El Génesis nos muestra que aquel paraíso terrenal fue un regalo de Dios a los hombres, a quienes otorgó el mandato de trabajar la tierra y multiplicarse, colocándoles en un peldaño muy superior al resto de las criaturas. Por tanto, los científicos del siglo XXI deberían investigar los orígenes de la vida para protegerla, asegurar el éxito de cada nacimiento y la preservación del medio natural. Por desgracia hemos alimentado un mito que enfrenta Fe y Razón, como si fuera incompatible emprender investigaciones médicas bajo la luz de la Revelación, lo que no es cierto.
La realidad es tozuda: cuando los hombres rechazamos el garante divino, nos disfrazamos de pequeños diosecillos.

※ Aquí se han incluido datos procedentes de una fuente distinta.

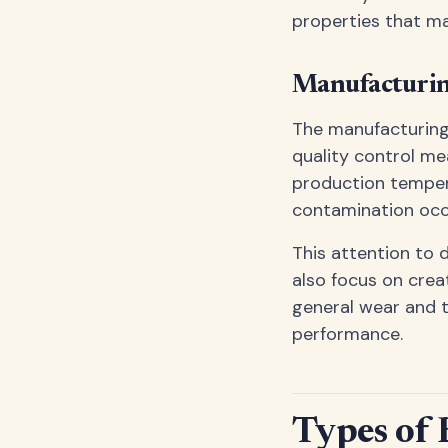
properties that m
Manufacturin
The manufacturing 
quality control me
production temper
contamination occ
This attention to 
also focus on crea
general wear and te
performance.
Types of 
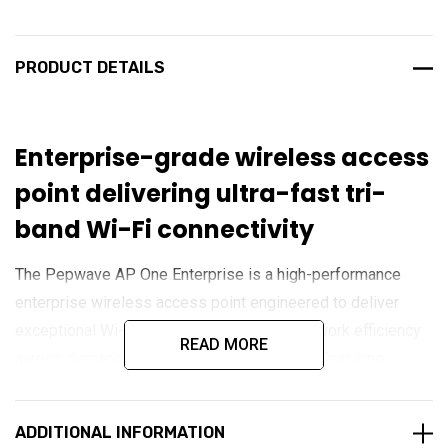
PRODUCT DETAILS
Enterprise-grade wireless access
point delivering ultra-fast tri-
band Wi-Fi connectivity
The Pepwave AP One Enterprise is a high-performance
enterprise wireless access point engineered to deliver
exceptional Wi-Fi coverage, speed, and network efficiency
READ MORE
across demanding business environments. Featuring
simultaneous tri-band Wi-Fi 7 technology across 2.4 GHz, 5
GHz, and 6 GHz frequencies, it provides ultra-fast wireless
ADDITIONAL INFORMATION
connectivity with support for high-density device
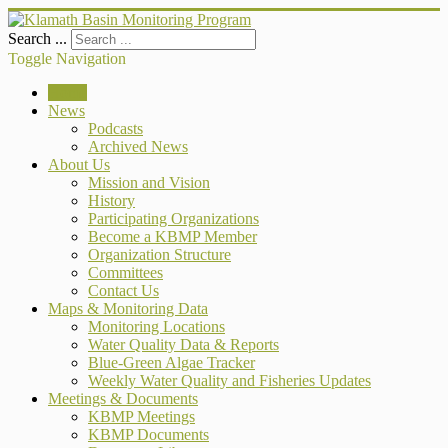
Search ...
Toggle Navigation
Home
News
Podcasts
Archived News
About Us
Mission and Vision
History
Participating Organizations
Become a KBMP Member
Organization Structure
Committees
Contact Us
Maps & Monitoring Data
Monitoring Locations
Water Quality Data & Reports
Blue-Green Algae Tracker
Weekly Water Quality and Fisheries Updates
Meetings & Documents
KBMP Meetings
KBMP Documents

Baste un ejemplo: cerca de mi casa funciona una clínica de reproducción asistida, es decir, de fecundación in vitro y manipulación embrionaria. La ciencia juega, en este caso, con el noble afán de los esposos o de las parejas estables por concebir y tener un hijo, pero hace del asunto un negocio que está muy por encima de la dignidad del no nacido, al que cosifican. Recuerdo que durante meses decoraron la fachada con enormes fotos de niños de anuncio, como si aquello fuese un supermercado de bebés a la carta.
El científico suplanta, en este caso, el papel de Dios y, como es de esperar, lo juega torticeramente: me refiero a los embriones sobrantes, a los que mueren en el camino de la experimentación, a la donación anónima de esperma y óvulos que implica el desprecio del derecho a conocer de dónde y de quiénes venimos, a los vientres de alquiler, a la paternidad-maternidad en parejas homosexuales y a la macabra industria del aborto.
vidas de diseño
“El arca de la isla” va más allá de todo lo que acabo de mencionar. Baste recordar que hace unos años nos vanagloriamos con la clonación de aquella oveja que después envejeció y murió repentinamente. Pese a algunas legislaciones que tratan de poner coto a la clonación humana, estoy convencido de que más de un laboratorio ha tratado de emplear el mismo protocolo para la conseguir seres humanos idénticos entre sí, incluso híbridos entre animal y hombre.
Durante lustros nos trataron de convencer de que se debían emplear los embriones congelados en nitrógeno para favorecer del desarrollo de células madre, pues nos librarían del alzheimer y otras enfermedades por ahora incurables. Baste recordar al ex ministro español de Sanidad, Bernart Soria, que lleva años recibiendo cantidades ingentes de dinero para la manipulación de esas vidas en proceso que no le pertenecen y de las que no ha logrado ningún resultado favorable porque las células madre embrionarias degeneran en procesos incompatibles con la curación. No así las células madre adultas, que ya se están aplicando con éxito en muchos hospitales. Sin embargo, a quien denostábamos la manipulación embrionaria y apoyábamos la celular, se nos acusó de confundir ciencia y religión.
Como en las clásicas novelas de aventuras, “El arca de la isla” no busca un público concreto; su tesis científica hace que esa masa de lectores sea aún mayor. Puede disfrutarse desde los dieciséis a los ciento trece años, que es lo que dicen que vivió el hombre más longevo del planeta.